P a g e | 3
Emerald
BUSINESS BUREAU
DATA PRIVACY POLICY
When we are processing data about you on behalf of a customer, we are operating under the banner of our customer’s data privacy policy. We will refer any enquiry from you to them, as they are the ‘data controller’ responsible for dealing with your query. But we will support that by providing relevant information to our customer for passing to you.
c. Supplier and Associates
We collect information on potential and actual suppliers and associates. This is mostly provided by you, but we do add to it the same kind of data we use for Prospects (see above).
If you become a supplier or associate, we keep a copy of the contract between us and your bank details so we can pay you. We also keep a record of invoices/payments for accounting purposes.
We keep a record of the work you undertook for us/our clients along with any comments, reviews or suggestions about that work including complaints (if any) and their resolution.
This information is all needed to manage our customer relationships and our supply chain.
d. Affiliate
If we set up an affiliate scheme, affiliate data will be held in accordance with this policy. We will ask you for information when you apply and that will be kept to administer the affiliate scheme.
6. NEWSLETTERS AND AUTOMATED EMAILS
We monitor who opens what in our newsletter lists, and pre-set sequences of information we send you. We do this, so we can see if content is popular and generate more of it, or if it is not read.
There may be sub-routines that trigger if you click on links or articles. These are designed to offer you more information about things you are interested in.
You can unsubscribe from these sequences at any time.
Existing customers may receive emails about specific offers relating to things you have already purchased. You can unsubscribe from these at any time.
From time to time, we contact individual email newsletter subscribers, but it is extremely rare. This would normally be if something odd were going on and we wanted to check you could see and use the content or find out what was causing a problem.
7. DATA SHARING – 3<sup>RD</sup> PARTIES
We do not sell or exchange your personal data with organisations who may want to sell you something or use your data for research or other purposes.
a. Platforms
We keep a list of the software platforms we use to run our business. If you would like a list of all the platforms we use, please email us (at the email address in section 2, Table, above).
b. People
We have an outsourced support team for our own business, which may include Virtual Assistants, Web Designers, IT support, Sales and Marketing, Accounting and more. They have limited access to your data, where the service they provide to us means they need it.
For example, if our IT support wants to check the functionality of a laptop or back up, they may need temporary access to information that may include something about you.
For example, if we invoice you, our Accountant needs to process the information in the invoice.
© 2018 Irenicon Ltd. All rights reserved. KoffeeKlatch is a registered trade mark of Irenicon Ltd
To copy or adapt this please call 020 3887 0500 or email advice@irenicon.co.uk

* EXERCISE GOAL *
Which lines run from the first of the listing to the line containing "When we are"? Reproduce those exactly, both ends included.

* ANSWER BELOW *
P a g e | 3
Emerald
BUSINESS BUREAU
DATA PRIVACY POLICY
When we are processing data about you on behalf of a customer, we are operating under the banner of our customer’s data privacy policy. We will refer any enquiry from you to them, as they are the ‘data controller’ responsible for dealing with your query. But we will support that by providing relevant information to our customer for passing to you.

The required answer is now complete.